UNITED STATES DISTRICT COURT FOR THE EASTERN DISTRICT OF PENNSYLVANIA
Sep 23, 2015
CIVIL ACTION NO. 15-3791 (E.D. Pa. Sep. 23, 2015)

Opinion

CIVIL ACTION NO. 15-3791

09-23-2015

ELIZABETH MARTON v. CAROSELLA AND RUSSO ENTERPRISES, INC., d/b/a C & R BUILDING SUPPLY


MEMORANDUM ROBERT F. KELLY, Sr. J.

Defendant Carosella and Russo Enterprises, Inc., d/b/a C & R Building Supply (Defendant) has filed a Motion to Dismiss Count II of Plaintiff's Complaint pursuant to Federal Rule of Civil Procedure 12(b)(6) for failure to state a claim upon which relief may be granted. Count II of the Complaint alleges violations of the Family Medical Leave Act, 29 U.S.C. § 2601 et seq. ("FMLA"). Defendant now moves to dismiss this claim on the grounds that during the relative time period, Defendant and its affiliated entities had less than 50 employees and, therefore, Defendant is not a "covered employer" pursuant to the FMLA.

Paragraph 44 of the Complaint alleges "At all times pertaining hereto, Defendant has been engaged in an industry effecting commerce and has had fifty (50) or more employees in twenty (20) or more work weeks in the current or proceeding calendar year."

The alleged lack of the required fifty (50) employees for the twenty (20) work weeks period is the only basis raised to support the present motion to dismiss Count II of the Complaint.

When reviewing a Complaint for purposes of a Motion to Dismiss, the Court must "accept all factual allegations as true [and] construe the Complaint in the light most favorable to the Plaintiff." DelRio-Mocci v. Connolly Props., 672 F.3d 241, 245 (3d Cir. 2012) (citing Warren Gen. Hosp. v. Amgen, Inc., 643 F.3d 77, 83 (3d Cir., 2011)). "A motion to dismiss pursuant to 12(b)(6) may be granted 'only if, accepting all well-pleaded allegations in the complaint as true and viewing them in the light most favorable to the plaintiff, a court finds that plaintiff's claims lack facial plausibility.'" DelRio-Mocci, 672 F.3d at 245 (citing Warren Gen. Hosp., 643 F.3d at 84).

When considering a motion to dismiss under Rule 12(b)(6), "a court must consider only the complaint, exhibits attached to the complaint, [and] matters of public record, as well as undisputedly authentic documents if the complainant's claims are based upon these documents." Mayer v. Belichick, 605 F.3d 223, 230 (3d Cir. 2010) (citing Pension Benefit Guar. Corp. v. White Consol. Indus., Inc., 998 F.2d 1192, 1196 (3d Cir. 1993)) (emphasis added); see also Mejias v. Am. Boychoir Sch., 2011 U.S. Dist. LEXIS 82692, *8 (D. N.J. July 27, 2011) (courts "may not consider matters extraneous to the pleadings on a 12(b)(6) motion to dismiss"). A document does not form the basis of a claim, and thus may not be considered by the court, unless it is "integral to or explicitly relied upon in the complaint." See In re Burlington Coat Factory Sec. Litig., 114 F.3d 1410, 1426 (3d Cir. 1997) (hereinafter "Burlington"). In turn, a document is not "integral to" a complaint unless "the claims in the complaint are 'based' on [the] extrinsic document," in that the plaintiff "rel[ies] on the submitted documents when asserting claims in the [complaint]." Hepner v. Thomas Jefferson Univ. Hosps., Inc., 2013 U.S. Dist. LEXIS 74839, *12 (E.D. Pa. May 24, 2013) (citing Burlington, 114 F.3d at 1426).

- Your assignment
Reproduce the court memorandum word for word from "When reviewing a" to "F.3d at 84).".

- Data extract
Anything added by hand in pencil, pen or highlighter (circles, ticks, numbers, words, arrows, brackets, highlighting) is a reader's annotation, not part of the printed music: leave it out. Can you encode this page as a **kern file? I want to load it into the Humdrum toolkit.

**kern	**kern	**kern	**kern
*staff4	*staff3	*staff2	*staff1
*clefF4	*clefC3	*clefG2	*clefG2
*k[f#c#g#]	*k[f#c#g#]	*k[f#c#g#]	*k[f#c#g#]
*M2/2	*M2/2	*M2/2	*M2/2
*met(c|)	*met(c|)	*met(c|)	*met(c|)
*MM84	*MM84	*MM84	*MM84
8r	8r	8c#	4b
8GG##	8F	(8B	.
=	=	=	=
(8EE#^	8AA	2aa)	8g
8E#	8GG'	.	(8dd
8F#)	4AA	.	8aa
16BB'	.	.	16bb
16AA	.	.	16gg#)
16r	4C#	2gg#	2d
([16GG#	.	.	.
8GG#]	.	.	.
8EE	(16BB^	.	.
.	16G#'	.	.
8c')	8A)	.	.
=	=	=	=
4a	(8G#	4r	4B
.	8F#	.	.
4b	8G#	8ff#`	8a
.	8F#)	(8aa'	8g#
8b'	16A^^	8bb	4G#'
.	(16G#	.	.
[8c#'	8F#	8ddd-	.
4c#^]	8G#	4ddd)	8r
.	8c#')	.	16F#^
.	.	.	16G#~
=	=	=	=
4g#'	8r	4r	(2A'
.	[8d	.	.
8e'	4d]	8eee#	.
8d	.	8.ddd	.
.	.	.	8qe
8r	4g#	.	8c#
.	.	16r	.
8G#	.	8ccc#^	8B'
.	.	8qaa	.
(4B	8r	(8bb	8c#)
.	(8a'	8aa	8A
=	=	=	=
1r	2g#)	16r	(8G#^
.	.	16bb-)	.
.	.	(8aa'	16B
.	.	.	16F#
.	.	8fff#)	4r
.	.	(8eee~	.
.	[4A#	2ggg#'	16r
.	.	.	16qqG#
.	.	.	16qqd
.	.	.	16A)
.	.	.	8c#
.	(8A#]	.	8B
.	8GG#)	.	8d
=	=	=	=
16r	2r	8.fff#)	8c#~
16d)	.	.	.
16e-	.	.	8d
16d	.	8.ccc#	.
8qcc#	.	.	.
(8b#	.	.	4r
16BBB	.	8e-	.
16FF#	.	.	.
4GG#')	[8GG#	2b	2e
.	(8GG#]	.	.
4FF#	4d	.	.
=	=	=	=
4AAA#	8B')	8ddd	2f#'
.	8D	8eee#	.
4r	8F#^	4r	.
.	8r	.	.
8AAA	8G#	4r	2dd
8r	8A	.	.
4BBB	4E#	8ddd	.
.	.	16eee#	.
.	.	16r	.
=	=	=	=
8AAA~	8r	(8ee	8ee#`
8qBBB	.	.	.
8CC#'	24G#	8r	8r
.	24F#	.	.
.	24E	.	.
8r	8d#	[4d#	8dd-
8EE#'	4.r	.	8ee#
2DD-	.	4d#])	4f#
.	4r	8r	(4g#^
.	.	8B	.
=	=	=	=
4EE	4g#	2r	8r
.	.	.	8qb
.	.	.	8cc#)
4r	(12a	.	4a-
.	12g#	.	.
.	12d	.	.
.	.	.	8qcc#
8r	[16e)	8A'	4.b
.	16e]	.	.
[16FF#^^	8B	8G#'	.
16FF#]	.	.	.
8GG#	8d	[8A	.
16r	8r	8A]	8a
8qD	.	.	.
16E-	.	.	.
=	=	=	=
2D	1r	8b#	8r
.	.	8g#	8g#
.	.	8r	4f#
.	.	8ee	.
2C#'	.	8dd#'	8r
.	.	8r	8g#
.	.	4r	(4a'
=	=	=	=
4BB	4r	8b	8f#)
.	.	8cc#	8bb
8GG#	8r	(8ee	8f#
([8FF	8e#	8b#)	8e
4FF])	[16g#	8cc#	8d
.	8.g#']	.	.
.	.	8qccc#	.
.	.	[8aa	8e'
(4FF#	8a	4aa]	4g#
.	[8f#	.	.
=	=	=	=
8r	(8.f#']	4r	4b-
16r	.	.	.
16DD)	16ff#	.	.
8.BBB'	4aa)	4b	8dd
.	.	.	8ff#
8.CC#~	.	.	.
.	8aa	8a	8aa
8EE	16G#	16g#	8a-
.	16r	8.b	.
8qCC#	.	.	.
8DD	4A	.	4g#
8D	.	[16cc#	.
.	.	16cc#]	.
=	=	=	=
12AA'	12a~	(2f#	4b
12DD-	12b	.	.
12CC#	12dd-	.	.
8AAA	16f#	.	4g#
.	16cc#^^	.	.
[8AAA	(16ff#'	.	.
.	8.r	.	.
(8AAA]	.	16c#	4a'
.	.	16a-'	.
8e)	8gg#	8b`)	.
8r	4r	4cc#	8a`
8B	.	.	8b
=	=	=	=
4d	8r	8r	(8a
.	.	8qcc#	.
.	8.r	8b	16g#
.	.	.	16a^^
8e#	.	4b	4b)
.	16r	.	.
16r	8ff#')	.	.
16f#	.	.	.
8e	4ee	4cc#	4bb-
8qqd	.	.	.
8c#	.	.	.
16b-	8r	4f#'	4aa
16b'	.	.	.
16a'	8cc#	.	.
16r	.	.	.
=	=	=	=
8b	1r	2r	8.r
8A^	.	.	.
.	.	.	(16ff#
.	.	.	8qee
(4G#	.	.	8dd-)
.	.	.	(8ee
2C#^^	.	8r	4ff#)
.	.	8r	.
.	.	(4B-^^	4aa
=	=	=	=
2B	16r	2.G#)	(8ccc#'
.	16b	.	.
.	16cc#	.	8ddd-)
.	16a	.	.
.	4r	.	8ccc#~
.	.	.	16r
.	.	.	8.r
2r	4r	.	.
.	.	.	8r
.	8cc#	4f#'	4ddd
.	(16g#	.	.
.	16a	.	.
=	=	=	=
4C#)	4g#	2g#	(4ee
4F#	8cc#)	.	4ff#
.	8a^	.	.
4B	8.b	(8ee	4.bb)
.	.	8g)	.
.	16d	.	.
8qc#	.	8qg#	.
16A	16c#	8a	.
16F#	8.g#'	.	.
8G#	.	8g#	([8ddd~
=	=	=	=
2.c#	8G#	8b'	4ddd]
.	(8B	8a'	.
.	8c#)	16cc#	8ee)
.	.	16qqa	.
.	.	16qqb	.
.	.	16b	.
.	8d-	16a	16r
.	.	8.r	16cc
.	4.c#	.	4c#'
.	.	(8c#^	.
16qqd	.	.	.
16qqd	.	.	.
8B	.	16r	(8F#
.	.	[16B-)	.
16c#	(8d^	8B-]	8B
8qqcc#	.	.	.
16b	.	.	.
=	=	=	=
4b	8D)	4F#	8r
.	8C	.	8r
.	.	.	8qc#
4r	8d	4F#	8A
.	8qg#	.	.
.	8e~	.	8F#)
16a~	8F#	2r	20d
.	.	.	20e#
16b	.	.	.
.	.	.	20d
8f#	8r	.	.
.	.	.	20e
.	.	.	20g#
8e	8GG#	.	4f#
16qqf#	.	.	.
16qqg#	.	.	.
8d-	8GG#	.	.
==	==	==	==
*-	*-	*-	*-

- Response to the exercise
When reviewing a Complaint for purposes of a Motion to Dismiss, the Court must "accept all factual allegations as true [and] construe the Complaint in the light most favorable to the Plaintiff." DelRio-Mocci v. Connolly Props., 672 F.3d 241, 245 (3d Cir. 2012) (citing Warren Gen. Hosp. v. Amgen, Inc., 643 F.3d 77, 83 (3d Cir., 2011)). "A motion to dismiss pursuant to 12(b)(6) may be granted 'only if, accepting all well-pleaded allegations in the complaint as true and viewing them in the light most favorable to the plaintiff, a court finds that plaintiff's claims lack facial plausibility.'" DelRio-Mocci, 672 F.3d at 245 (citing Warren Gen. Hosp., 643 F.3d at 84).